[WHAT THE EXERCISE ASKS] Transcribe only the part of the material below that begins at the line containing "staining of human" and ends at the line containing "brown stain labels", with both kept and images left out.

[DATA SECTION]
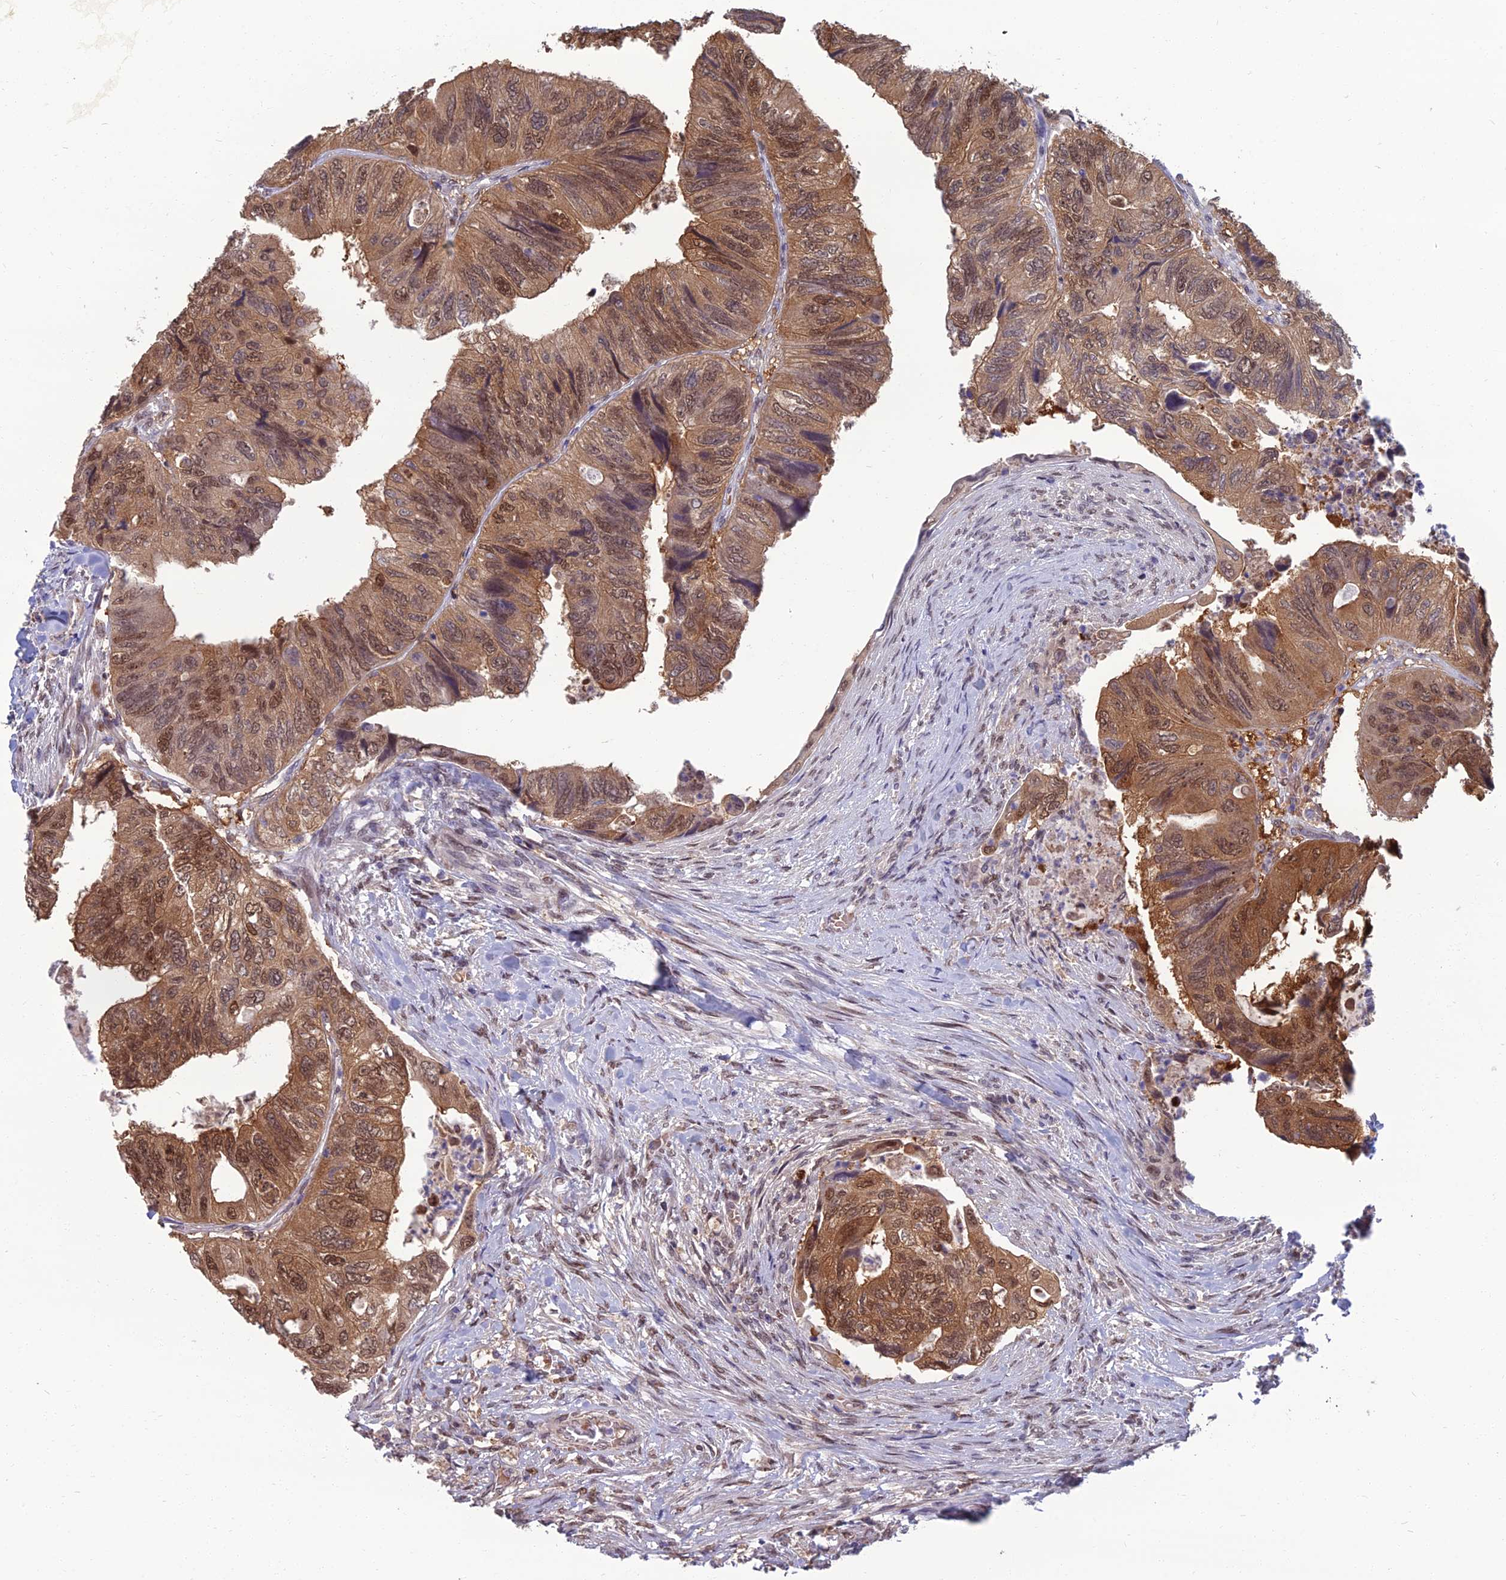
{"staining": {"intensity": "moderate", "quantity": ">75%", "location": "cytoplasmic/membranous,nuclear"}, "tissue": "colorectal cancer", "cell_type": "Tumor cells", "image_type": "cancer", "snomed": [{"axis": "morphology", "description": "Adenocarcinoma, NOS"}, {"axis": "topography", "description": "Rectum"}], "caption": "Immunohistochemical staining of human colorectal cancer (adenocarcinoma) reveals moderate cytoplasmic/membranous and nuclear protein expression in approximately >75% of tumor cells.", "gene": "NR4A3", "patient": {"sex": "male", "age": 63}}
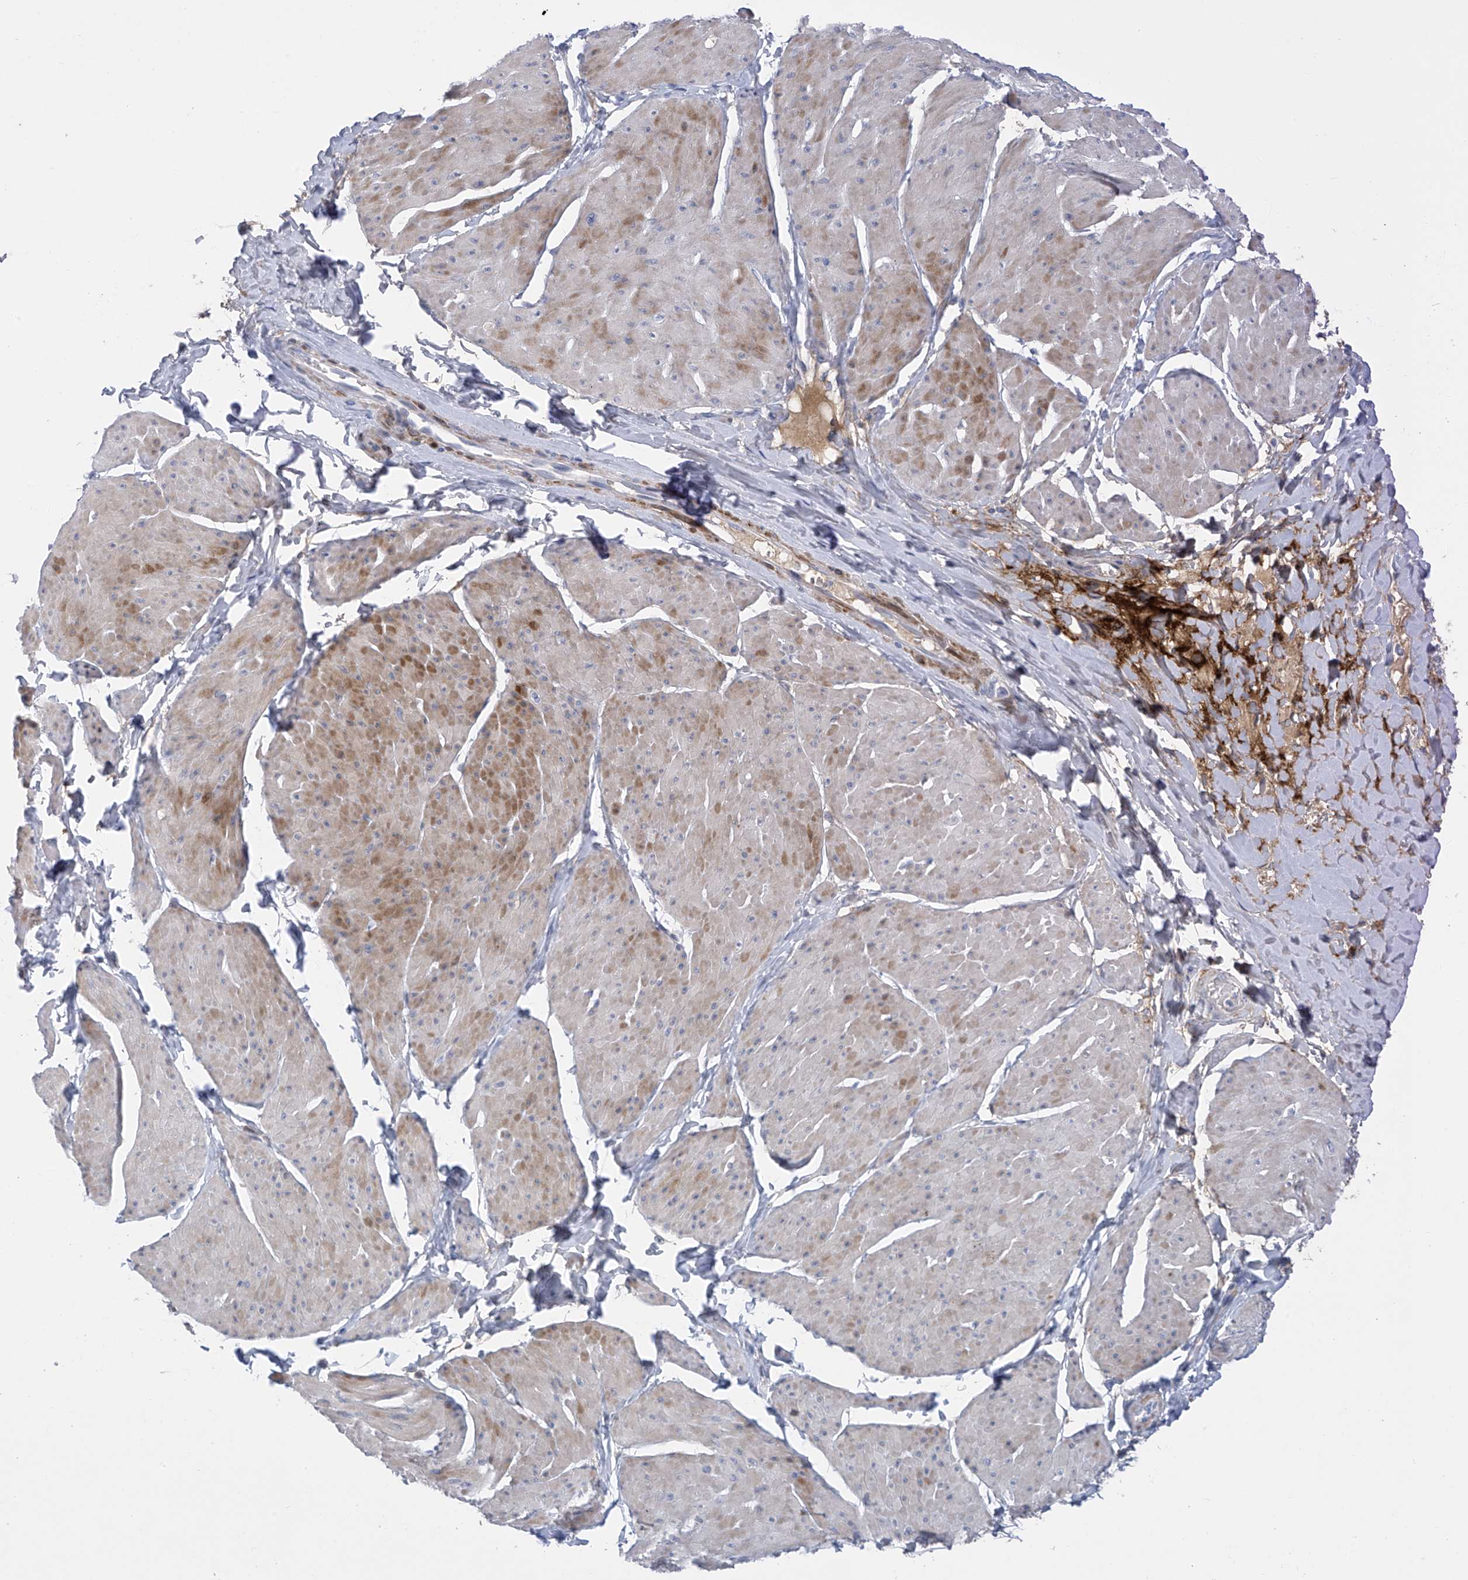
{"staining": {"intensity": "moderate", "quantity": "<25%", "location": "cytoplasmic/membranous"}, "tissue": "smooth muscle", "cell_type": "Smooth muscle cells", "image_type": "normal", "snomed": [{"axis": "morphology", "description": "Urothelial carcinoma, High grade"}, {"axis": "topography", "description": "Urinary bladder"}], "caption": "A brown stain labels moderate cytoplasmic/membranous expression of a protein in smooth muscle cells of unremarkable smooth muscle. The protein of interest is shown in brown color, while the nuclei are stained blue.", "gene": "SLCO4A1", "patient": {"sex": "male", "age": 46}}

---

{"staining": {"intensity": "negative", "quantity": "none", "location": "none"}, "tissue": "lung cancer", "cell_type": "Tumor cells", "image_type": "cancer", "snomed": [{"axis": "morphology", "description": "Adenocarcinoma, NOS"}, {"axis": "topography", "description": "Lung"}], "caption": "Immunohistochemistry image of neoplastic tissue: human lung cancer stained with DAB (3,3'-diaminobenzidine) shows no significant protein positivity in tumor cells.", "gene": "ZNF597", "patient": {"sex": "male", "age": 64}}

[ANSWER TO THIS PROBLEM]
{"staining": {"intensity": "moderate", "quantity": ">75%", "location": "cytoplasmic/membranous,nuclear"}, "tissue": "colorectal cancer", "cell_type": "Tumor cells", "image_type": "cancer", "snomed": [{"axis": "morphology", "description": "Adenocarcinoma, NOS"}, {"axis": "topography", "description": "Rectum"}], "caption": "Immunohistochemical staining of human colorectal cancer (adenocarcinoma) reveals moderate cytoplasmic/membranous and nuclear protein expression in approximately >75% of tumor cells.", "gene": "NR4A3", "patient": {"sex": "male", "age": 63}}
{"staining": {"intensity": "moderate", "quantity": "<25%", "location": "cytoplasmic/membranous"}, "tissue": "smooth muscle", "cell_type": "Smooth muscle cells", "image_type": "normal", "snomed": [{"axis": "morphology", "description": "Urothelial carcinoma, High grade"}, {"axis": "topography", "description": "Urinary bladder"}], "caption": "A brown stain labels moderate cytoplasmic/membranous expression of a protein in smooth muscle cells of unremarkable smooth muscle. The protein of interest is shown in brown color, while the nuclei are stained blue.", "gene": "SLCO4A1", "patient": {"sex": "male", "age": 46}}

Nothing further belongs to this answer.